Task description = Reproduce every line of the data below word for word, omitting the pictures.

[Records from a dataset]
____________

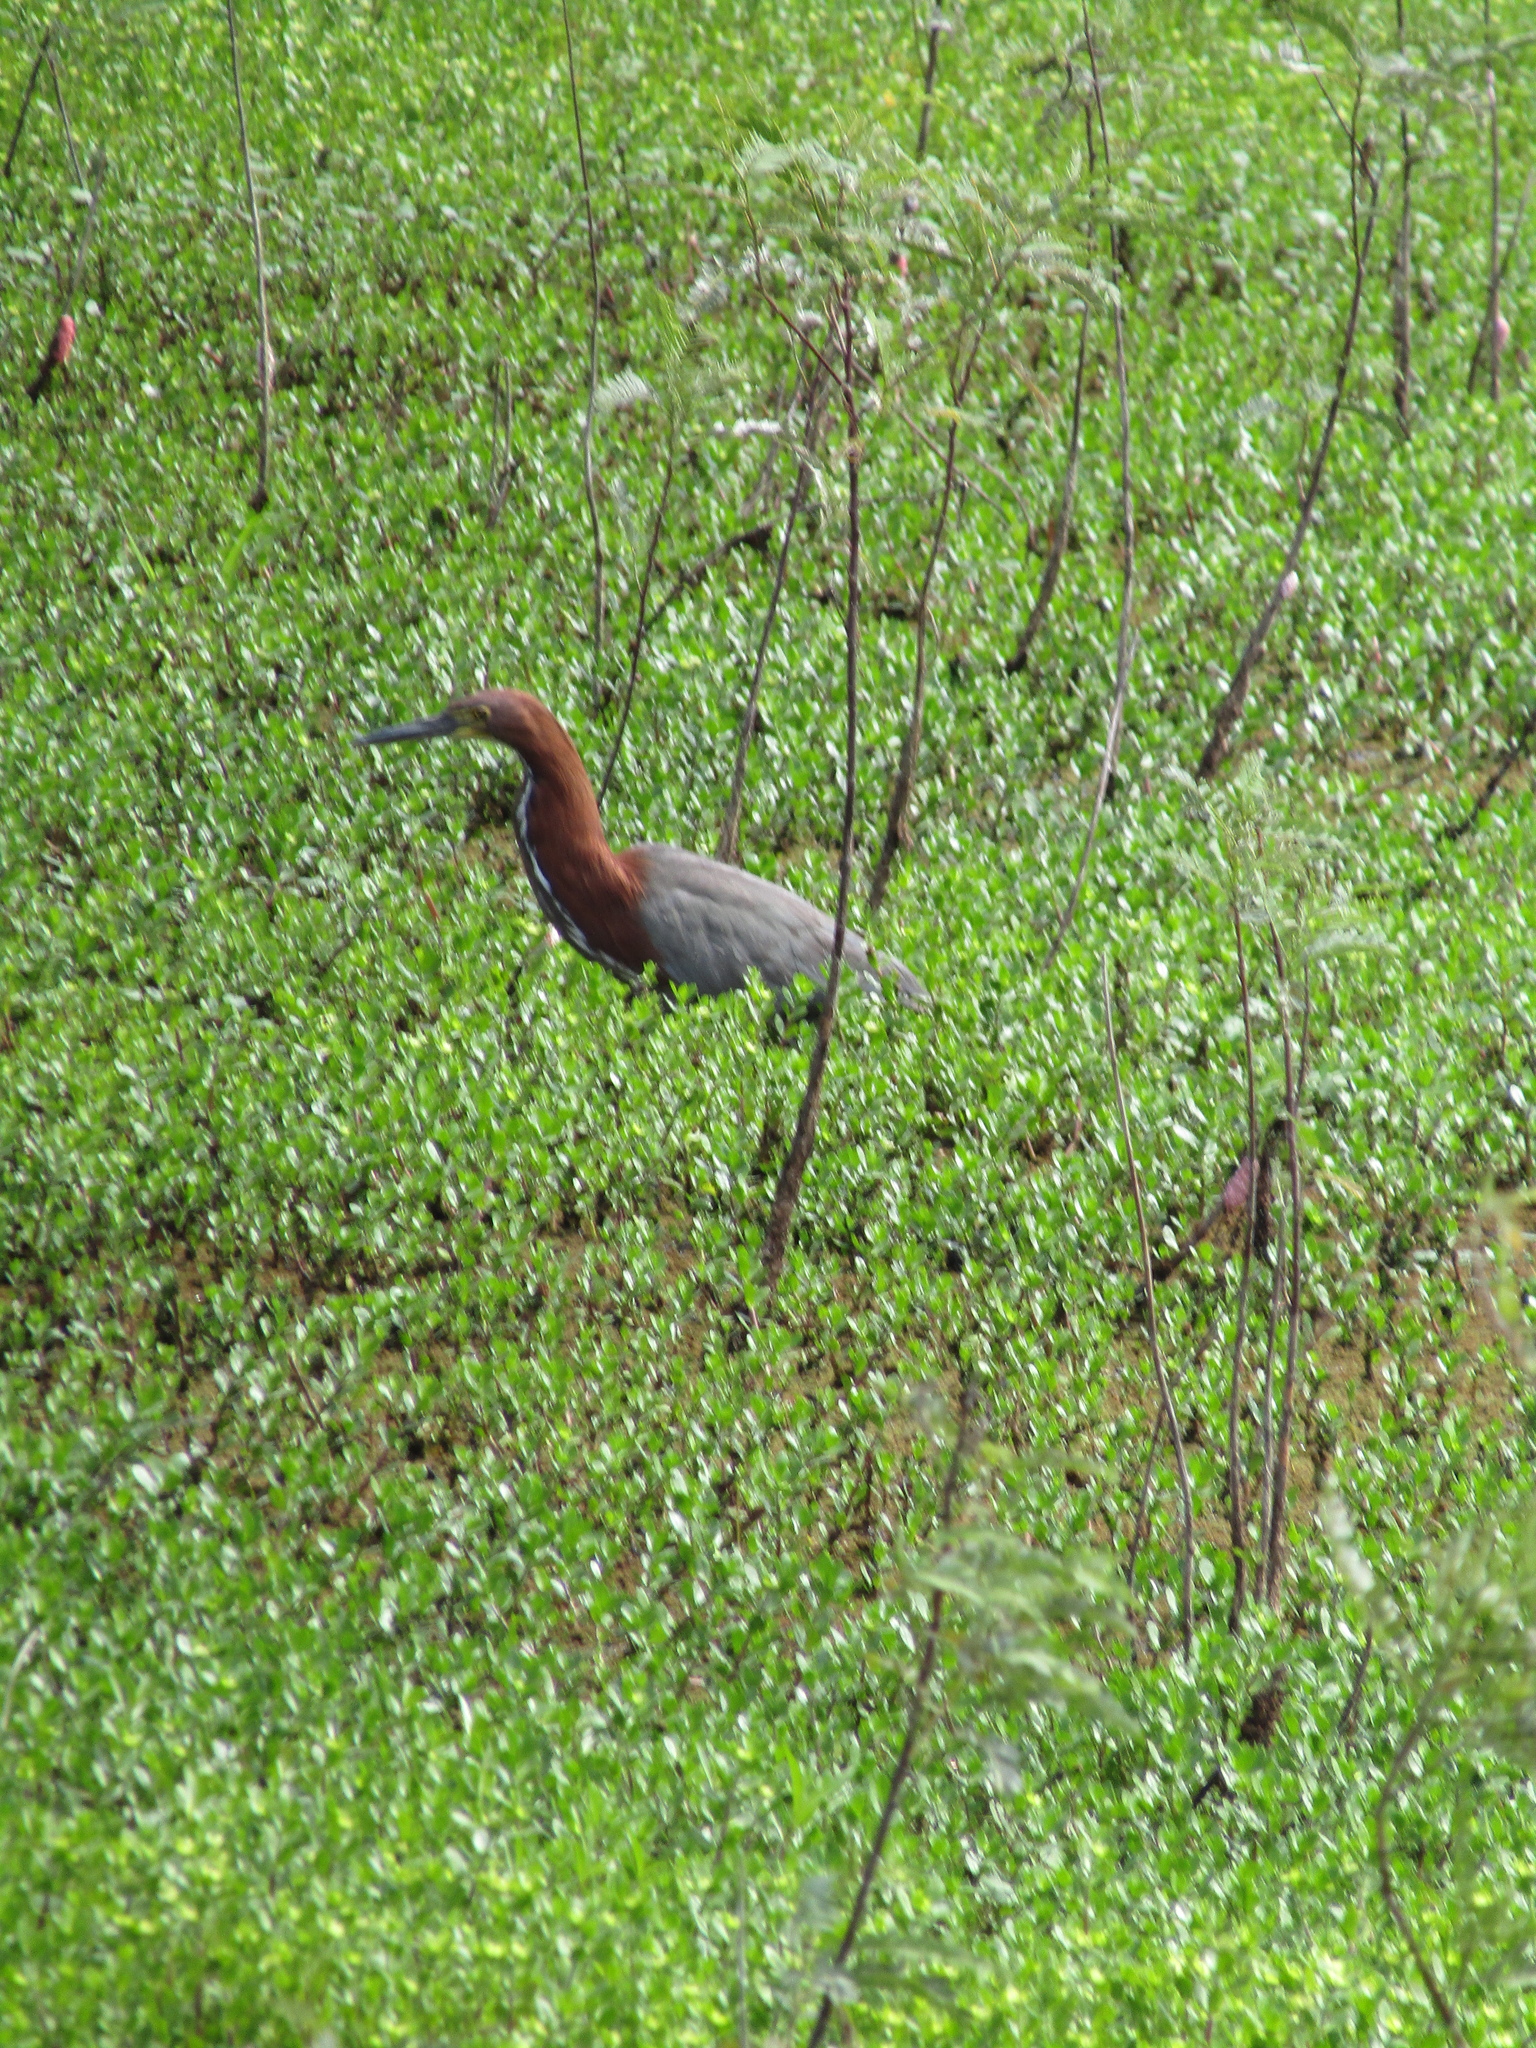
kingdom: Animalia
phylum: Chordata
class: Aves
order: Pelecaniformes
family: Ardeidae
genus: Tigrisoma
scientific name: Tigrisoma lineatum
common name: Rufescent tiger-heron
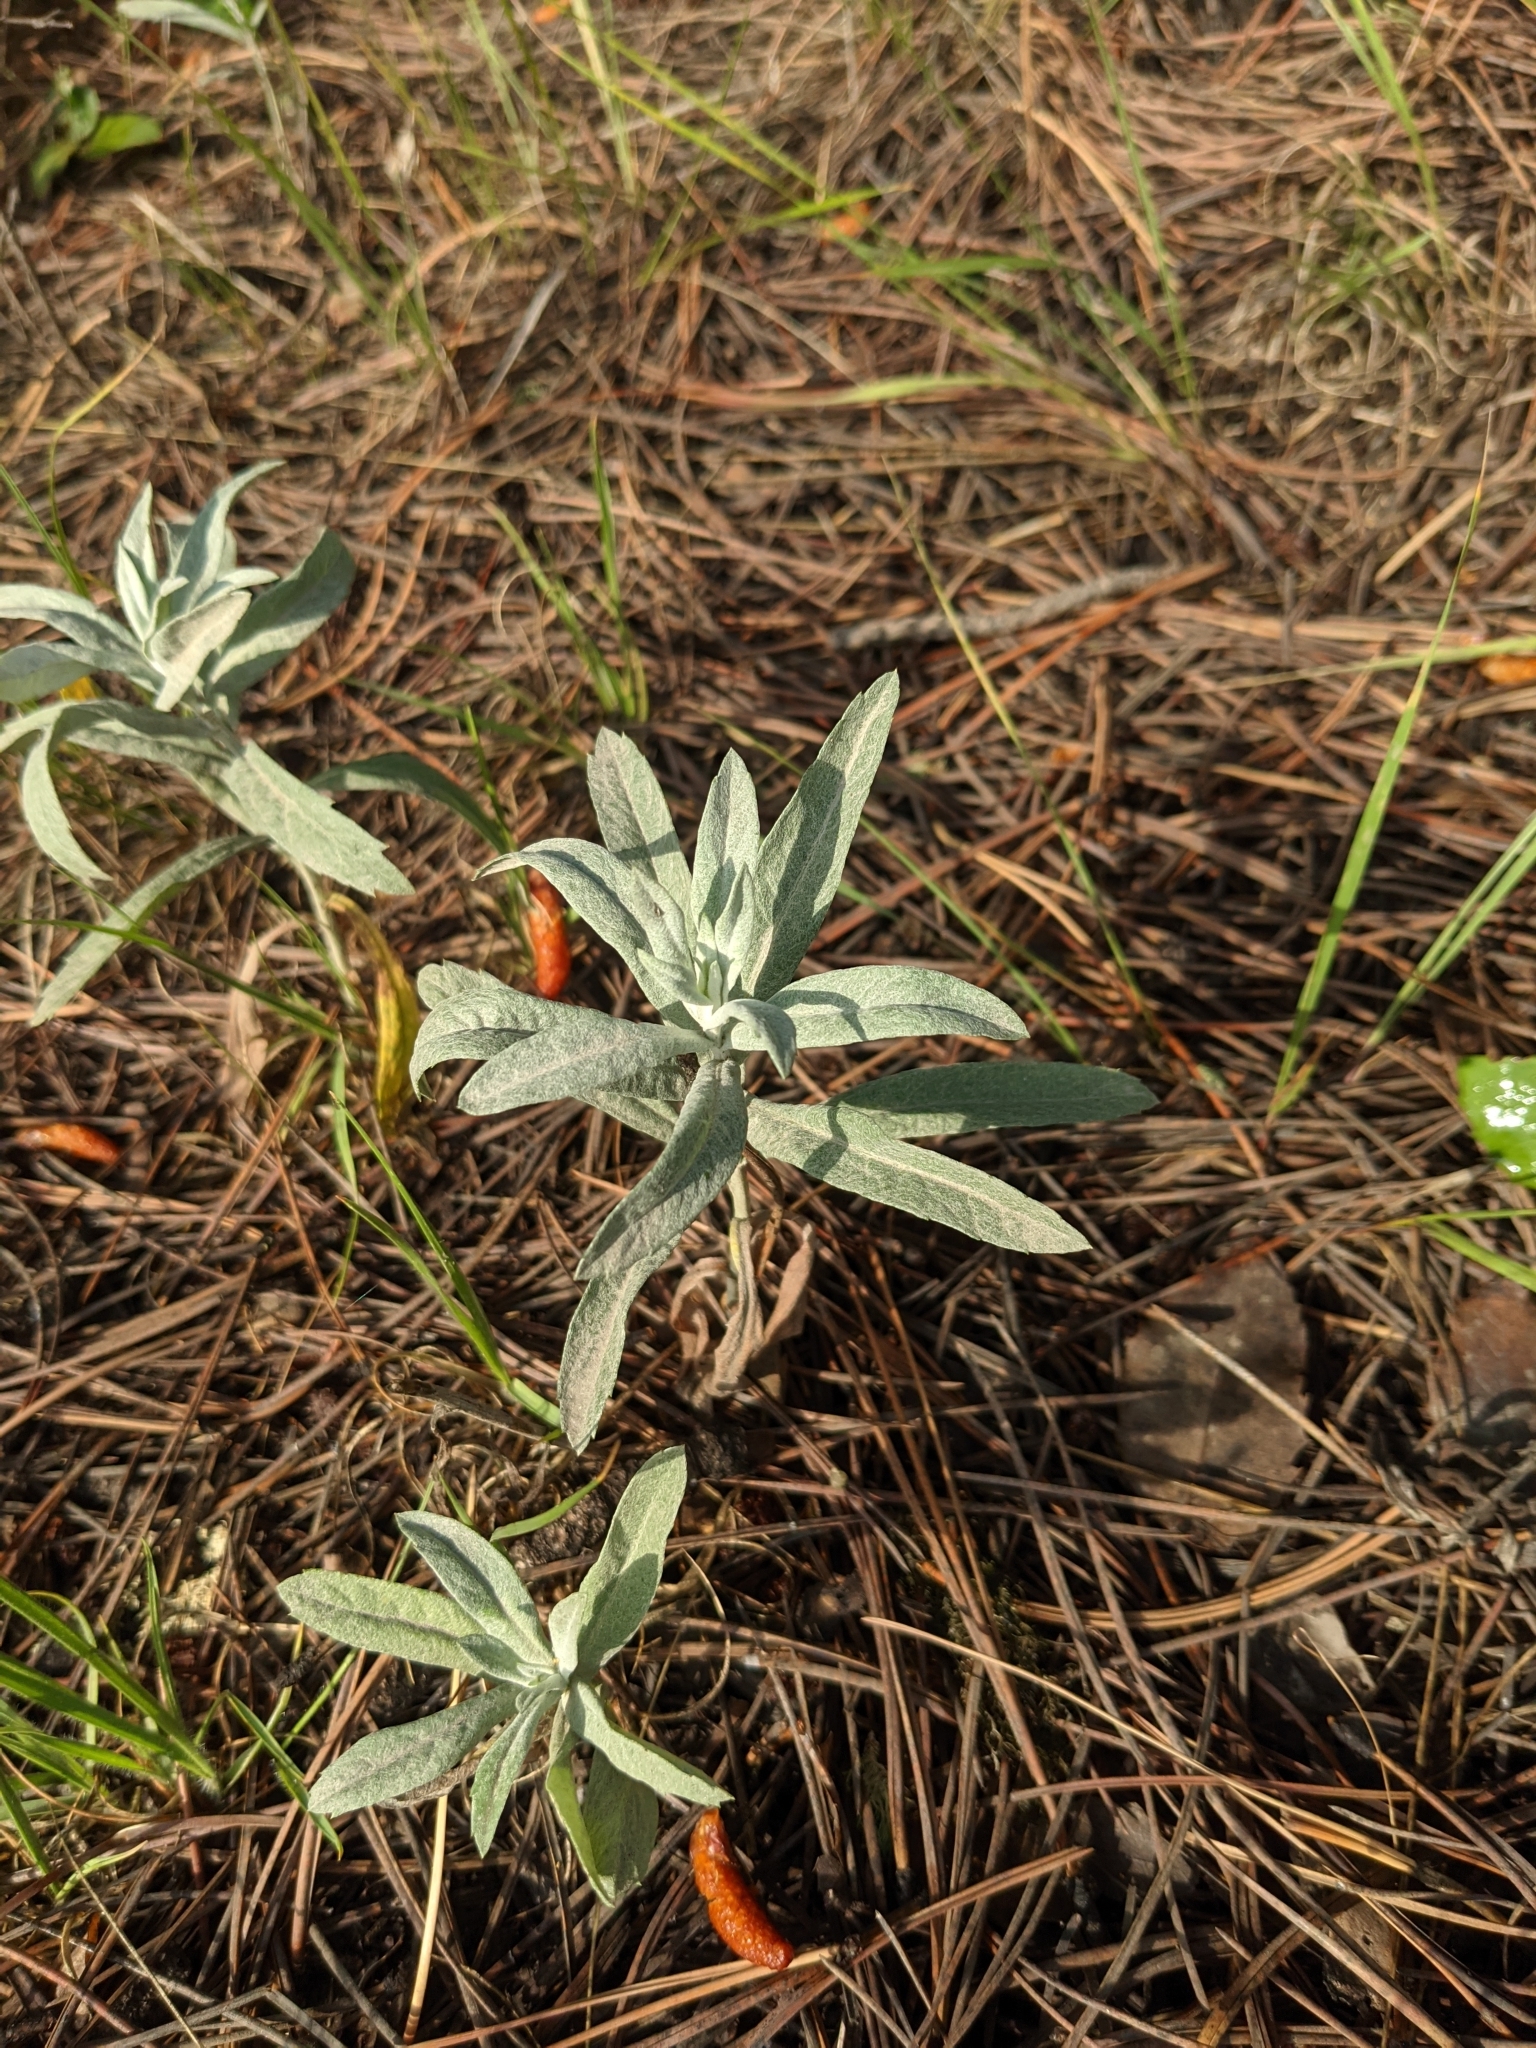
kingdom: Plantae
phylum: Tracheophyta
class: Magnoliopsida
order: Asterales
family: Asteraceae
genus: Artemisia
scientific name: Artemisia ludoviciana
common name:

____________

Solution to the exercise =
kingdom: Animalia
phylum: Chordata
class: Aves
order: Pelecaniformes
family: Ardeidae
genus: Tigrisoma
scientific name: Tigrisoma lineatum
common name: Rufescent tiger-heron
kingdom: Plantae
phylum: Tracheophyta
class: Magnoliopsida
order: Asterales
family: Asteraceae
genus: Artemisia
scientific name: Artemisia ludoviciana
common name:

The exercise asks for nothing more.